Mid to this point in my career, the majority of conferences are now designed to be big brand logos to attract the audience, big brand logo presents a big case study, the sticking point; they can rarely go into the why or the how, it’s the what and if you’re lucky some numbers that have been signed off to use. 

Over the last seven years and leading departments, I have encouraged people to find courses (and/or conferences) that will help them to develop, I like fundamental training, the courses that teach a core set of frameworks and skills. 

Most big businesses set out a training budget and you get to go wild on LinkedIn courses or equivalent online software. 

There were two outstanding team members who took traditional project training and they tremendously benefited from this, just because agile and waterfall is in vogue, this doesn’t mean structure and operational excellence will ever go out of fashion, particularly in larger organisations that need operating excellence. Most mid-level employees will understand more agile methods, it is because they have lived it and have to operate in it because another person has said it is best. 

Another example is signing off a senior Marketers request to have formal financial training. Why? Budget management and understanding how finances flow-through businesses is a core skill everyone should learn. Hint most team members just never understand why headcount is often shuffled or removed and it’s driven by the CFO or CEO. 

2022 for most will be from ‘survive to thrive’, it will be about seeing the bigger picture again and delivering excellence alongside learning core skills. 

The training many actually required is a coach, most specifically a performance coach. Someone to help shape their career, help to shape thinking and importantly sharpen skills, it won’t be attending how big brand x did big campaign y through spending z millions of dollars – you will be able to reverse engineer or hear the same story on podcasts. 

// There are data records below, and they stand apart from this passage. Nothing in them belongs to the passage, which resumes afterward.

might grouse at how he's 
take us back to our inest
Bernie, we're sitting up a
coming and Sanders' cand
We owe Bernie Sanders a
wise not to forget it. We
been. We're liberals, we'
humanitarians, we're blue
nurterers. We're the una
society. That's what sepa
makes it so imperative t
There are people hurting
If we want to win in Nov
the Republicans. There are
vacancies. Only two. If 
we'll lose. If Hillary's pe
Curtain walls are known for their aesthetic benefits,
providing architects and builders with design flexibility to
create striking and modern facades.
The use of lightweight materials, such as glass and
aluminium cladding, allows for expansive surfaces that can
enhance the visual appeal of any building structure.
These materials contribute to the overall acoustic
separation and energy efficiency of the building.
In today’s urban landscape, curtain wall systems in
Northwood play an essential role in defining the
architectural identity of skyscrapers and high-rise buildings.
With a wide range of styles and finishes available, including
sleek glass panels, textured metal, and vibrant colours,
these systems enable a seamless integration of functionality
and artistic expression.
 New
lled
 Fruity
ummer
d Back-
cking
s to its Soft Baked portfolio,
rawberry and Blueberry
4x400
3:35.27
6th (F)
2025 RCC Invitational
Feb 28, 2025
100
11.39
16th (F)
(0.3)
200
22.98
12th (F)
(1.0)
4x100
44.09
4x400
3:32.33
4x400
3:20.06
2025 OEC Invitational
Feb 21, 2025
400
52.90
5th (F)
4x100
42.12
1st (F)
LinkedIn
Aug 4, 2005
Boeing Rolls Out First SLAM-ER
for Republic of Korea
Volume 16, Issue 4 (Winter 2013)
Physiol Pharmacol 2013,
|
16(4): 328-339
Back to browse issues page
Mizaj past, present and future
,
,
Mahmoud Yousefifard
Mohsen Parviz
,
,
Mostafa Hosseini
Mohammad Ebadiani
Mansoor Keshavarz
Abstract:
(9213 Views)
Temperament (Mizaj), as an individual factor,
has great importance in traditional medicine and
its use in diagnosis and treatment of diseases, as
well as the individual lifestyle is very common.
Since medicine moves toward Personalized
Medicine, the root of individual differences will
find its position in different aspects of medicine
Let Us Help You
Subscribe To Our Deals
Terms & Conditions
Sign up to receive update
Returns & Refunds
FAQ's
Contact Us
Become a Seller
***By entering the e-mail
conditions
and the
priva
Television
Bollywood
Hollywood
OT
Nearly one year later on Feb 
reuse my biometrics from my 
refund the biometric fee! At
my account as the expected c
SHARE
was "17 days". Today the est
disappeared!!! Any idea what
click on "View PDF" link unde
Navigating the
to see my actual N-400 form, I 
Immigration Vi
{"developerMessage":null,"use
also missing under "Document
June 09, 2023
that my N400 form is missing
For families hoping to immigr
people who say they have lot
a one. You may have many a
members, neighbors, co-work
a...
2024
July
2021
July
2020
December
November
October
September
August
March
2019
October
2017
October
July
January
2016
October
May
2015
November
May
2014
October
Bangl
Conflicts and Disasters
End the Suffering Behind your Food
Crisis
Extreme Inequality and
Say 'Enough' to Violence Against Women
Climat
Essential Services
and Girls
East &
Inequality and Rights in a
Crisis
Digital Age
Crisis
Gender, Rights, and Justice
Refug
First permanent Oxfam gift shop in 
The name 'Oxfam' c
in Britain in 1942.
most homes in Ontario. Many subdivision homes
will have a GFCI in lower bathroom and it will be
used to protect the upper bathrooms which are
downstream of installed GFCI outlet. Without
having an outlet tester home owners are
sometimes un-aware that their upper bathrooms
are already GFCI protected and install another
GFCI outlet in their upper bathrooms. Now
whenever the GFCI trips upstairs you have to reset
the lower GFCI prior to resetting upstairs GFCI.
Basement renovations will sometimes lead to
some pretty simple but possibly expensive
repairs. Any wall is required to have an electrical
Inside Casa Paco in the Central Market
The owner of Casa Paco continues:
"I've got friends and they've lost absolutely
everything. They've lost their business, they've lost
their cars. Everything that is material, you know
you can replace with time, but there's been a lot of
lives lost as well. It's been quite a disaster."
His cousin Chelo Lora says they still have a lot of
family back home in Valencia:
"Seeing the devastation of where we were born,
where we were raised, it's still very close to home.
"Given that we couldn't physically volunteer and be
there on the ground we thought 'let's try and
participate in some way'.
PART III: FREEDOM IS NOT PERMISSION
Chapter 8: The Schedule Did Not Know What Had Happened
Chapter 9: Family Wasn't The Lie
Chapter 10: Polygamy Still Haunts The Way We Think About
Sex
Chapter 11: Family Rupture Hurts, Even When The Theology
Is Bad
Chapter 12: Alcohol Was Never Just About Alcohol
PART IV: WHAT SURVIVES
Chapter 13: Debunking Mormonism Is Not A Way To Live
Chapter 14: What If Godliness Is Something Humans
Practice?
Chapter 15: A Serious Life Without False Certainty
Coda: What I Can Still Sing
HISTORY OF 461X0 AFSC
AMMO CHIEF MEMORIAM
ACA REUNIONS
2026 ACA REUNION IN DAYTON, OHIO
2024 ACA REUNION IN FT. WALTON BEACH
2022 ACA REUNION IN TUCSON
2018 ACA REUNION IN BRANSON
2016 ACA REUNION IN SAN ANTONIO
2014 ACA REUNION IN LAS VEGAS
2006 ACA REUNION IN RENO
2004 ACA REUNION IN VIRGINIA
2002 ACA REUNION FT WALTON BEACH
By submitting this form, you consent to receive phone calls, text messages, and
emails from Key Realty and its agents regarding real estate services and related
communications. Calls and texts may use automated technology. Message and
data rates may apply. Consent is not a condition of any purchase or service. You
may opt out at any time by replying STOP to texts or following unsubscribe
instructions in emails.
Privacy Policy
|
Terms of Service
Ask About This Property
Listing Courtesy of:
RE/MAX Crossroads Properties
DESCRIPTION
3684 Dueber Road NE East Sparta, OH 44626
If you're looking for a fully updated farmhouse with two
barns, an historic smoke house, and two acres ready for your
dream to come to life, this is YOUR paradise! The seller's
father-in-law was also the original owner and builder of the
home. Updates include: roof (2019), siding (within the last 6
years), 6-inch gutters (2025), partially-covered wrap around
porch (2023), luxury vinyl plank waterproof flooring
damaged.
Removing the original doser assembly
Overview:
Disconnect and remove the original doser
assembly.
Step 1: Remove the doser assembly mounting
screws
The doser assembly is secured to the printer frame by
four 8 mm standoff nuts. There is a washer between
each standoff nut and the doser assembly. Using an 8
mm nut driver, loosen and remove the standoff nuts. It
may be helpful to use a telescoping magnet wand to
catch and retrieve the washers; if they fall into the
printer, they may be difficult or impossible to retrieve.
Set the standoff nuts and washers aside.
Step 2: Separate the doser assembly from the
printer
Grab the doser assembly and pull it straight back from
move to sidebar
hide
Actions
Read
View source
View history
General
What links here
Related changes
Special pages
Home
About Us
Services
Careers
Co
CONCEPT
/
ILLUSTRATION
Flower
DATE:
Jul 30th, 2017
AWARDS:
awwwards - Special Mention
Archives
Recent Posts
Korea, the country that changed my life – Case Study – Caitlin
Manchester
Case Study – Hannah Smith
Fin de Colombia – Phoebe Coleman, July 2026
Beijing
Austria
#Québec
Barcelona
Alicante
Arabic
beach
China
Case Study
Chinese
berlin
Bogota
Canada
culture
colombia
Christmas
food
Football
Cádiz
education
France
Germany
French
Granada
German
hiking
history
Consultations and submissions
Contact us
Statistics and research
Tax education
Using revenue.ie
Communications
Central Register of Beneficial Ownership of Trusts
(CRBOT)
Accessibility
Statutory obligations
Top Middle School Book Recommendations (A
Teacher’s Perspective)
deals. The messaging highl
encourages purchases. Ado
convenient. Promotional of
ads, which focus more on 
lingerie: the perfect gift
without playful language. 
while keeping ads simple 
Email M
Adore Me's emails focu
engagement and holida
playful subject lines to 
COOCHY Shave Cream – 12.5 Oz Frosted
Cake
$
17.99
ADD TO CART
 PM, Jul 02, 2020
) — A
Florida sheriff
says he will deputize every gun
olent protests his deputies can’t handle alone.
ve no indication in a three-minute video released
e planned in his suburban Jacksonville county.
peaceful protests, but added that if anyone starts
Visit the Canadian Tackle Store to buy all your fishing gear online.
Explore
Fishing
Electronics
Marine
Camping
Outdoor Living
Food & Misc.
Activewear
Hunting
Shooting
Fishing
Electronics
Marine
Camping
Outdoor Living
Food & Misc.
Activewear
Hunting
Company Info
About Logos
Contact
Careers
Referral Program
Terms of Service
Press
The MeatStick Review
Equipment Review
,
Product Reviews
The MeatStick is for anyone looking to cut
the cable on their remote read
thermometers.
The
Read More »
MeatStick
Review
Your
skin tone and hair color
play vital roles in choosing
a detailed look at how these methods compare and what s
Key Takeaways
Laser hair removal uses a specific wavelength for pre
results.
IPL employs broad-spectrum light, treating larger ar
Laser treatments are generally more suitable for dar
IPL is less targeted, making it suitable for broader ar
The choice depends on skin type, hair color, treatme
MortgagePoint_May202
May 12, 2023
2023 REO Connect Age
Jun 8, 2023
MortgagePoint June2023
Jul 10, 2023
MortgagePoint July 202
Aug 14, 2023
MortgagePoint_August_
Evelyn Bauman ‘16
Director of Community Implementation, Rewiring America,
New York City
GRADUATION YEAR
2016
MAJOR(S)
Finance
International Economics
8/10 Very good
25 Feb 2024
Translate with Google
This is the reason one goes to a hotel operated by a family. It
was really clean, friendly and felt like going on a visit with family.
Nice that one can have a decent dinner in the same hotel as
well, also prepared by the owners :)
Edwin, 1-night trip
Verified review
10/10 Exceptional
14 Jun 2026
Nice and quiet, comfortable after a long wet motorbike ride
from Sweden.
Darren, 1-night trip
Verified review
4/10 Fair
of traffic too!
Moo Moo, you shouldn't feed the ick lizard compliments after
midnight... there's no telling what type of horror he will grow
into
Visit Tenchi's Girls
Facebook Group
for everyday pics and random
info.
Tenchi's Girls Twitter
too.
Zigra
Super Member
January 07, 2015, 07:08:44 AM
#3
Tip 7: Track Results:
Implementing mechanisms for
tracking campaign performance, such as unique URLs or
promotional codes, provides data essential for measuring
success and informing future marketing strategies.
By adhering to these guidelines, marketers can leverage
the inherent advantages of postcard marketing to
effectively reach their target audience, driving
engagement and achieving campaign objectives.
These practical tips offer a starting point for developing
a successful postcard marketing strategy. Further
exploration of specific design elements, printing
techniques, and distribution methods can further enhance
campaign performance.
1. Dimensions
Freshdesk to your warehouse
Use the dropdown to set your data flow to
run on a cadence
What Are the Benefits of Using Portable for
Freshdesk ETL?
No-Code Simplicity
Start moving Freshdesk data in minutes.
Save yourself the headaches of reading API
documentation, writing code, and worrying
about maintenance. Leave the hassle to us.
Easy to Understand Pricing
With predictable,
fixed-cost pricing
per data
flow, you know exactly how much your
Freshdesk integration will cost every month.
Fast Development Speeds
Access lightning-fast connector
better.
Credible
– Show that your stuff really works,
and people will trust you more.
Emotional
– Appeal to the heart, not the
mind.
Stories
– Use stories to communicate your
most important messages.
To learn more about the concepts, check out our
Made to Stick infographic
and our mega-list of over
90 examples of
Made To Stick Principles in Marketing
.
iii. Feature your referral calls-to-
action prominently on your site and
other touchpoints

I predict many c-suite execs will need formal coaches, more than just the CEO or the COO. Formal and professional coaches who drive the business forward. Like Bill Campbell with execs from Apple, Google and so many other firms.


A c-suite example: A formal CMO coach to help reshape their knowledge and drive their organisations forward and be able to understand the 2 critical P’s, their people (culture) and their performance (strategy –  Focus) and then enable performance coaching underneath them. 

Your team’s training budget should be the best ROI within the business, it will likely be the best ROAS for staff retention and staff development helping them to attract better candidates in the process. One important tip, the more people learn from coaches, the more you should encourage a coaching loop. 

Have a good week thinking about how you can repoint and restructure your training budget and how potentially it becomes a coaching budget.